#### [やってみよう]
札幌記念の前走別成績についての文章から、「このレースを攻略するべく臨戦過程別の成績から」から「今回はこの2つのレースと札幌記念の関連性を見ていきたいと思います。」までを正確に書き写してください。
___ 抜粋した文章 ___
このレースを攻略するべく臨戦過程別の成績から
好走する馬のヒントを掴んでいきましょう。

まず札幌記念に向かう主な前走レースと成績を見てみると

    単回収 複回収 複勝率 頭数
函館記念 46% 53% 22.2% 27頭
宝塚記念 60% 133% 55.6% 9頭
クイーンS 444% 194% 60.0% 5頭

となっています。

量では函館記念、質では宝塚記念といった形に分かれているので
今回はこの2つのレースと札幌記念の関連性を見ていきたいと思います。

まず函館記念ですが、根本的にここ経由の馬は成績が悪いです。

理由は2つ

・条件が上がってレベルが上がるため通用しなくなる
・求められる適性が全く違う

という事があるからです。
___ データ部分 ___
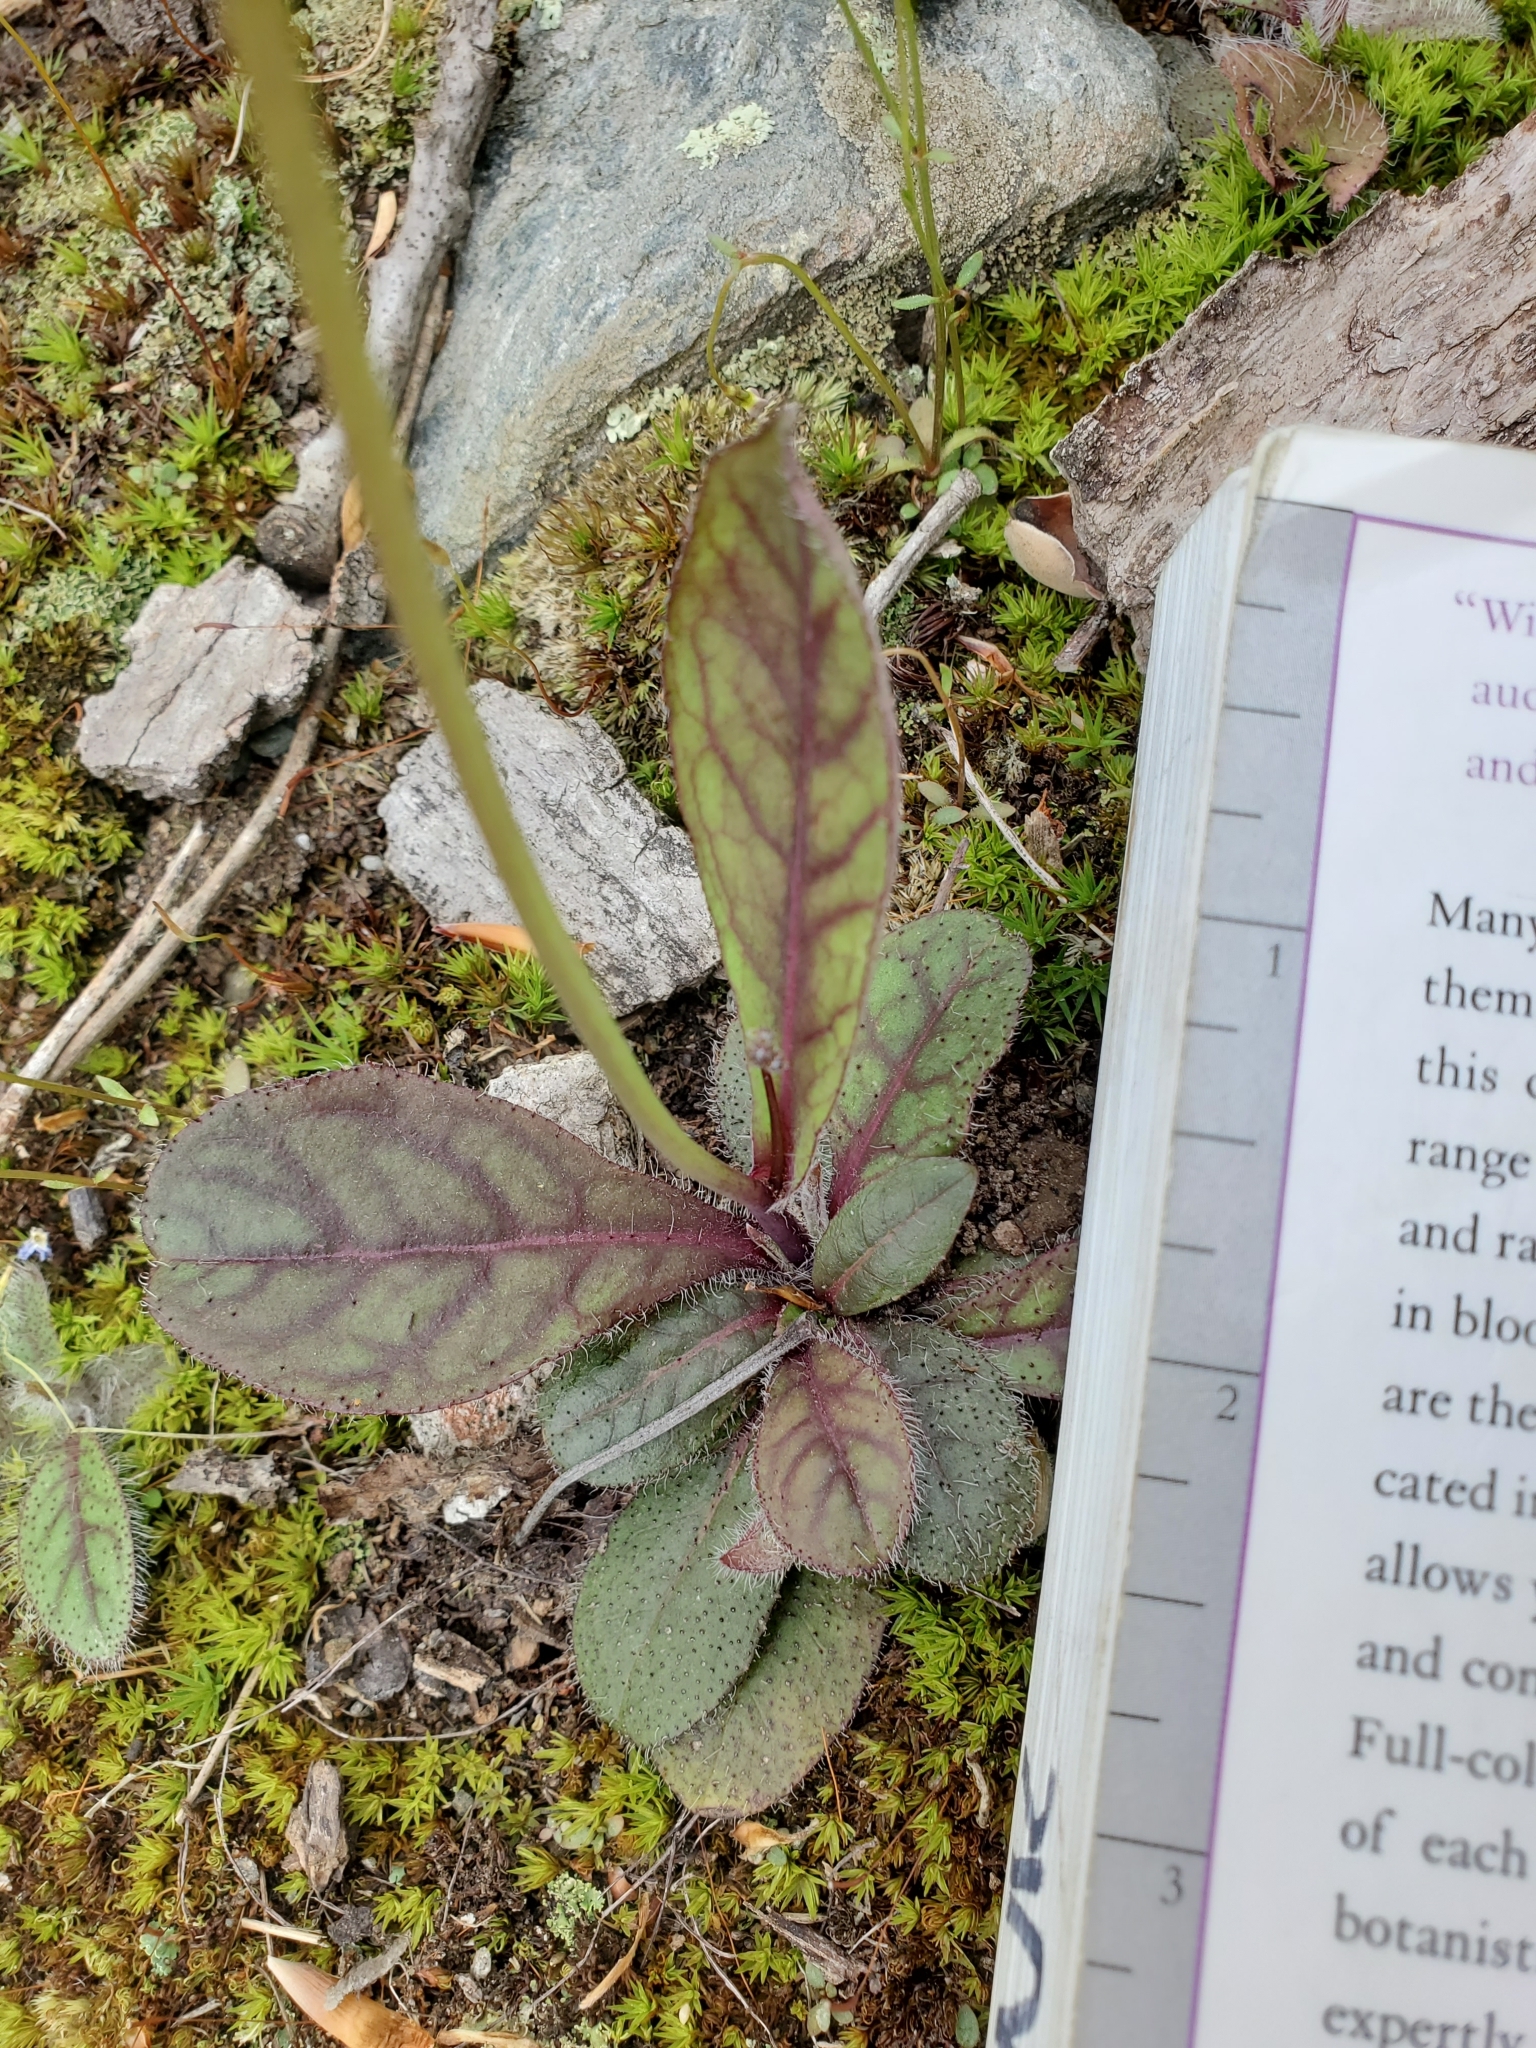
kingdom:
___
#### [この問題の答え]
このレースを攻略するべく臨戦過程別の成績から
好走する馬のヒントを掴んでいきましょう。

まず札幌記念に向かう主な前走レースと成績を見てみると

    単回収 複回収 複勝率 頭数
函館記念 46% 53% 22.2% 27頭
宝塚記念 60% 133% 55.6% 9頭
クイーンS 444% 194% 60.0% 5頭

となっています。

量では函館記念、質では宝塚記念といった形に分かれているので
今回はこの2つのレースと札幌記念の関連性を見ていきたいと思います。